Having watched Nicholas Roeg’s classic “psychic thriller” Don’t Look Now last night, I decided to make a mini-Donald Sutherland festival of it, and booked a return trip to San Francisco circa 1978 to watch, for the umpteenth time, the pod people take root, in Philip Kaufman’s awesome Invasion of the Body Snatchers.

1978.
I missed seeing Philip Kaufman’s Invasion of the Body Snatchers with my family because I had to stay home, sick. The next day, my older brothers regaled me with some of the film’s highlights, including of course, the bit with Pooch, and that nasty, nasty last shot. (Even back then, the term “spoilers” was alien to my brothers.)
I got to see the film later on, and it’s to the credit of Kaufman and everyone else who was involved with this second cinematic adaptation of the Jack Finney novel, The Body Snatchers, that the movie still worked like gangbusters, even if I already knew some of the vital beats of the narrative.
Over the subsequent years, Invasion of the Body Snatchers would remain the solid core of my Kaufman Three, to be joined by 1983‘s The Right Stuff and 1990’s Henry & June.
And even now, three decades later, the film still gets me.
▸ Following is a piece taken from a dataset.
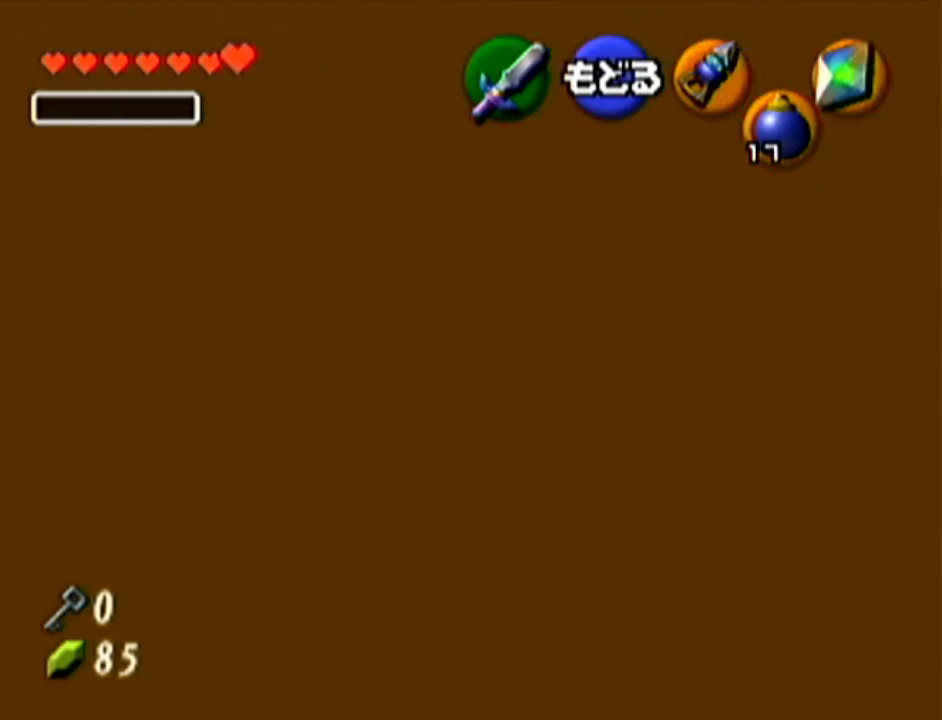
{"buttons": [], "left_stick": "up", "events": [[67, "A", "up"], [100, "left_stick", "up"]]}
Matthew Bennell (Donald Sutherland) is an employee of the Department of Public Health, who, along with co-worker Elizabeth Driscoll (Brooke Adams) and some friends, gradually uncovers an insidious invasion of our planet, by alien pods that duplicate humans, producing identical replicas that possess the memories of the original, though stripped of all emotion.
While the first film adaptation—Don Siegel’s Invasion of the Body Snatchers from 1956—was an allegory for an America under the shadow of the Red Scare and the House Committee on Un-American Activities, Kaufman’s spin on the material is a wildly effective exercise in urban paranoia, and the fear of conspiracy.
In the film, the city that is arguably the most free-thinking and liberal in the United States, San Francisco, becomes ground zero for this creeping, unseen invasion whose ultimate goal is total conformity. Utilizing the trappings of civilization—the vast, faceless bureaucracy; the daily workings of a bustling metropolis—as both mask and tool, this sort of take over, a cultural and societal cancer, if you will, is far more disturbing than the death rays-a-blazing gambit of other science fiction invasion films like Independence Day or War of the Worlds.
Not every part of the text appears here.